Problem statement: Emit an exact copy of the lines running from the start of the records to the line containing "się z tego, że", both included.

Stored data entries

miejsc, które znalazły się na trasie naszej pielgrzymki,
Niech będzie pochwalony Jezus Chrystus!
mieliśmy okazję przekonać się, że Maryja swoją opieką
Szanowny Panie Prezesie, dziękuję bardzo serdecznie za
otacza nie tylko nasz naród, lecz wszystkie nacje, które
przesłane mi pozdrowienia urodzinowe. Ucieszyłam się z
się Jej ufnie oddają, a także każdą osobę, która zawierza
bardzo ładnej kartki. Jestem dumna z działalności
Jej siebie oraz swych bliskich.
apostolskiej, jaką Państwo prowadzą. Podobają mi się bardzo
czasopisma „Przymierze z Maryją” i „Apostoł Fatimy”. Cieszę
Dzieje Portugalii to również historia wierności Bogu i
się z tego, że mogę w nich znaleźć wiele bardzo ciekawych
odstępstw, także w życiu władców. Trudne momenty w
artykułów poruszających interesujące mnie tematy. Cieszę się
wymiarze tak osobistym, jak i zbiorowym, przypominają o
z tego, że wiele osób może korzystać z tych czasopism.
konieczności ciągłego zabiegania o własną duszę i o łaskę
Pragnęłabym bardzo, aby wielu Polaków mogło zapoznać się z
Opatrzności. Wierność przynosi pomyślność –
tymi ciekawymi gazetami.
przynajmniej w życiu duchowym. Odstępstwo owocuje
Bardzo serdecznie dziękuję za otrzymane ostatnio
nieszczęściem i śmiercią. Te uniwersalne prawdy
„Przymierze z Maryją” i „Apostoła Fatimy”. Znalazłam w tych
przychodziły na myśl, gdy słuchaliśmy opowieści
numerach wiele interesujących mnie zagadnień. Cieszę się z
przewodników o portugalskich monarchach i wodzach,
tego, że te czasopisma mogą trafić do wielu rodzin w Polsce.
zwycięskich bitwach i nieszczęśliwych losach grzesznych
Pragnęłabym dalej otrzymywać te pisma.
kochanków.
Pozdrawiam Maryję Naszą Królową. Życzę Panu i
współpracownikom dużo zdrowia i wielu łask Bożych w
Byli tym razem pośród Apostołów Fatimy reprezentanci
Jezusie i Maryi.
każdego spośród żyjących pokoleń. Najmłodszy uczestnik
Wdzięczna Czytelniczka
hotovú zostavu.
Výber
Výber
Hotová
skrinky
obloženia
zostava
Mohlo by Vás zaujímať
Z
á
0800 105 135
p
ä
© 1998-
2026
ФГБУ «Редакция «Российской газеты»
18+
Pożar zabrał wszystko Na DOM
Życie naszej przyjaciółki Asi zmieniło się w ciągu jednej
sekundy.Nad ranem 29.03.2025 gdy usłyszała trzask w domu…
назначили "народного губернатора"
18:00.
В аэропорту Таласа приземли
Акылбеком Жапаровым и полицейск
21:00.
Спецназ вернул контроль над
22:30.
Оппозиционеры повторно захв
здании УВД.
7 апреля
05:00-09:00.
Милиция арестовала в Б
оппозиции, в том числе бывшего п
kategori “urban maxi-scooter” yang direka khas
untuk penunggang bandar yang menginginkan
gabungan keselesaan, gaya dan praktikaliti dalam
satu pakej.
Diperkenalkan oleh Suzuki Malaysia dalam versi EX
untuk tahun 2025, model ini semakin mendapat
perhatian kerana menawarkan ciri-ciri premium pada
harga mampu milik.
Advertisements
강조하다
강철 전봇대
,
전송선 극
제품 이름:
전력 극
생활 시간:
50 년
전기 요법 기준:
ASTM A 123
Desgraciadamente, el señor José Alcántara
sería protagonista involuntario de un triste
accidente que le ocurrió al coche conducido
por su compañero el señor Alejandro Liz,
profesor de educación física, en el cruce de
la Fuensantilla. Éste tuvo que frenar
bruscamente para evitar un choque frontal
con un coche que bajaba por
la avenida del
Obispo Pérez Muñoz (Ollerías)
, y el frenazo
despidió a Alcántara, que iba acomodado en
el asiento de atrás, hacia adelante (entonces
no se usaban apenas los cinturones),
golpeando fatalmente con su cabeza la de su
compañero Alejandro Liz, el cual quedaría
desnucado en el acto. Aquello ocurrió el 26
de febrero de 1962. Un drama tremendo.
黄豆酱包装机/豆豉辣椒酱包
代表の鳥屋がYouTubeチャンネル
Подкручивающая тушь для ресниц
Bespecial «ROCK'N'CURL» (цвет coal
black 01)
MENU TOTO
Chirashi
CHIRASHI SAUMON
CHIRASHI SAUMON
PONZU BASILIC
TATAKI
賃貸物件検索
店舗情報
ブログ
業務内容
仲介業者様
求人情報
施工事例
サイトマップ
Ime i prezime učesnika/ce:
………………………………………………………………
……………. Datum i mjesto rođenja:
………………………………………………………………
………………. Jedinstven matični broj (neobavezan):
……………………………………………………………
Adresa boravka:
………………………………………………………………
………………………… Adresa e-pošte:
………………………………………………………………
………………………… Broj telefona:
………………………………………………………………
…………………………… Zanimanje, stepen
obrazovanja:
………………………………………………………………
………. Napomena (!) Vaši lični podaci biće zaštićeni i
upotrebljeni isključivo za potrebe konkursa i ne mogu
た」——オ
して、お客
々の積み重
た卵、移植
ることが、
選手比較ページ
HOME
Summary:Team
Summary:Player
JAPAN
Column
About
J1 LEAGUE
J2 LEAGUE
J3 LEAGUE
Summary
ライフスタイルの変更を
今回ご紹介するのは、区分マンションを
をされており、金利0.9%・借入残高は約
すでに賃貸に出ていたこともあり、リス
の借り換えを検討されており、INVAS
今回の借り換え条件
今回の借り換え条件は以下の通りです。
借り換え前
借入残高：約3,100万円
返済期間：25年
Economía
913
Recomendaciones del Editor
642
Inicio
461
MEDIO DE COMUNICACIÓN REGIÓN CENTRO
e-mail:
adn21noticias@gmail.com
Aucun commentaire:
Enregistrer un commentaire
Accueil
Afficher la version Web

Solution to this problem:
miejsc, które znalazły się na trasie naszej pielgrzymki,
Niech będzie pochwalony Jezus Chrystus!
mieliśmy okazję przekonać się, że Maryja swoją opieką
Szanowny Panie Prezesie, dziękuję bardzo serdecznie za
otacza nie tylko nasz naród, lecz wszystkie nacje, które
przesłane mi pozdrowienia urodzinowe. Ucieszyłam się z
się Jej ufnie oddają, a także każdą osobę, która zawierza
bardzo ładnej kartki. Jestem dumna z działalności
Jej siebie oraz swych bliskich.
apostolskiej, jaką Państwo prowadzą. Podobają mi się bardzo
czasopisma „Przymierze z Maryją” i „Apostoł Fatimy”. Cieszę
Dzieje Portugalii to również historia wierności Bogu i
się z tego, że mogę w nich znaleźć wiele bardzo ciekawych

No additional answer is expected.